In one sense, it's still too early to tell what issues will be most motivating in the 2022 midterms or if the Democrats are in as bad of shape as they would appear to be based on the ridiculously narrow margin of victory on which they built their current majority. If economic metrics remain strong next year and if Donald Trump refuses to yield the spotlight, Democrats have a chance of not getting wiped out. I think even in the best-case scenario, they still lose the House and probably the Senate, but the firmly entrenched tribal fault lines could still keep most of the Democratic coalition intact and position Democrats for yet another comeback in 2024.

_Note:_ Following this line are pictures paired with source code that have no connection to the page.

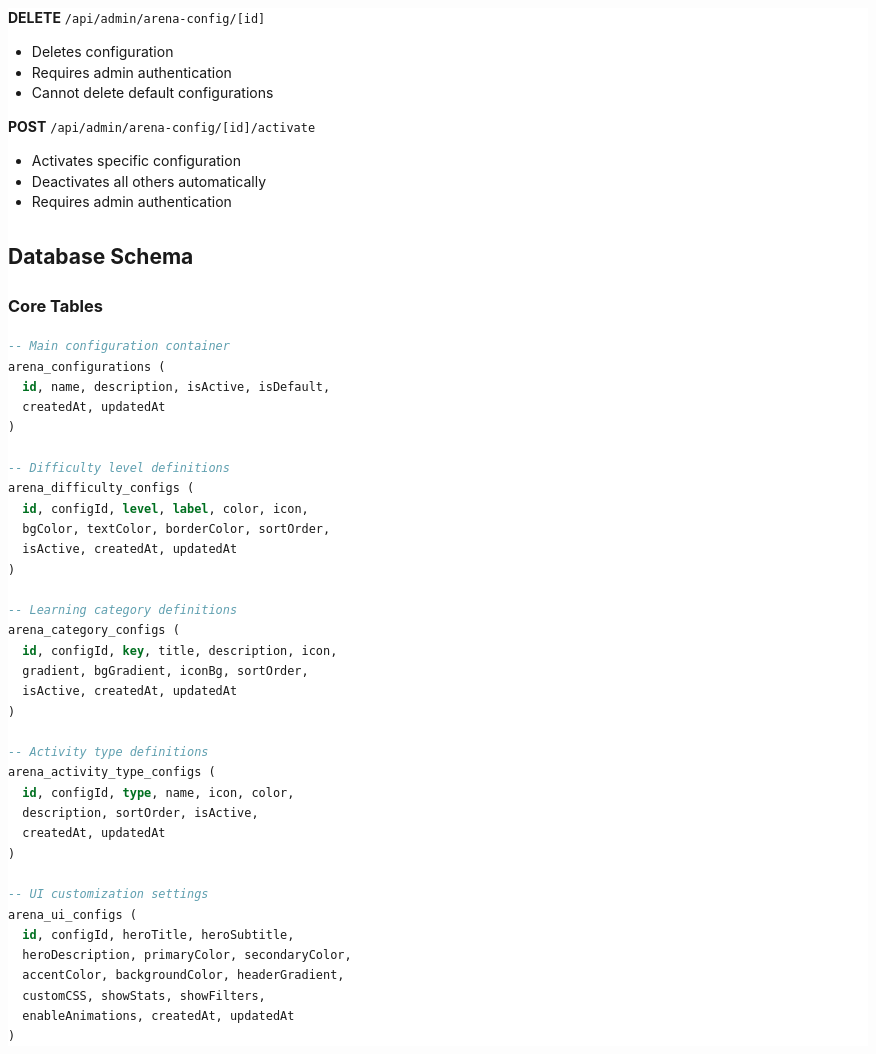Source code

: **DELETE** `/api/admin/arena-config/[id]`

- Deletes configuration
- Requires admin authentication
- Cannot delete default configurations

**POST** `/api/admin/arena-config/[id]/activate`

- Activates specific configuration
- Deactivates all others automatically
- Requires admin authentication

## Database Schema

### Core Tables

```sql
-- Main configuration container
arena_configurations (
  id, name, description, isActive, isDefault,
  createdAt, updatedAt
)

-- Difficulty level definitions
arena_difficulty_configs (
  id, configId, level, label, color, icon,
  bgColor, textColor, borderColor, sortOrder,
  isActive, createdAt, updatedAt
)

-- Learning category definitions
arena_category_configs (
  id, configId, key, title, description, icon,
  gradient, bgGradient, iconBg, sortOrder,
  isActive, createdAt, updatedAt
)

-- Activity type definitions
arena_activity_type_configs (
  id, configId, type, name, icon, color,
  description, sortOrder, isActive,
  createdAt, updatedAt
)

-- UI customization settings
arena_ui_configs (
  id, configId, heroTitle, heroSubtitle,
  heroDescription, primaryColor, secondaryColor,
  accentColor, backgroundColor, headerGradient,
  customCSS, showStats, showFilters,
  enableAnimations, createdAt, updatedAt
)
```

But even that best-case scenario still wouldn't be a particularly promising commentary on the state of the nation's politics. If the only way Democrats can limp through this cycle without nasty battle scars is to make another election cycle all about Donald Trump--or if you prefer, to ride the wave as Donald Trump makes another election cycle about himself--crossing their fingers every step of the way that the economy maintains blistering growth, that the crime rate ebbs, and that Biden can get a handle on the southern border in a way that he hasn't thus far, in which case the Democrats could aspire to only narrowly lose next year, then the rot at the core of the party's messaging continues to not get addressed.
This is why I wish Eric Adams success in New York City. If he manages to restore some order to the lawless streets and subways of Gotham, the electoral poison being sold to Democrats by screaming activists and social media wokesters can be more readily ignored. Only by becoming culturally credible to the overwhelming majority of voters who are not part of the modern left can Democrats compete in a post-Trump world.
The damage that the Democratic Party did to itself in Middle America at those 2020 Presidential primary debates was incalculable, the party's would-be rising stars attaching themselves to the furthest reaches of hard-left dogma and taking such wildly unpopular positions on key issues that they disqualified themselves from consideration among millions of people who were ardent Democrats just a few short years ago. And if not for the grotesque personality of the opposition party's leader, the number of voters that the Democrats would have disqualified themselves with based on last year's platform would have been even larger. In so many ways, Eric Adams' mayoral candidacy in the Big Apple represents the first step in reclaiming Democrats' credibility with the voters who lost faith in them in the last couple of years. We'll see if the Democrats learn that lesson sooner or later, and if the legacy of Trump in the American political conversation outlives their inability to find messaging that sells beyond academia, the tech industry, and social justice activists with megaphones.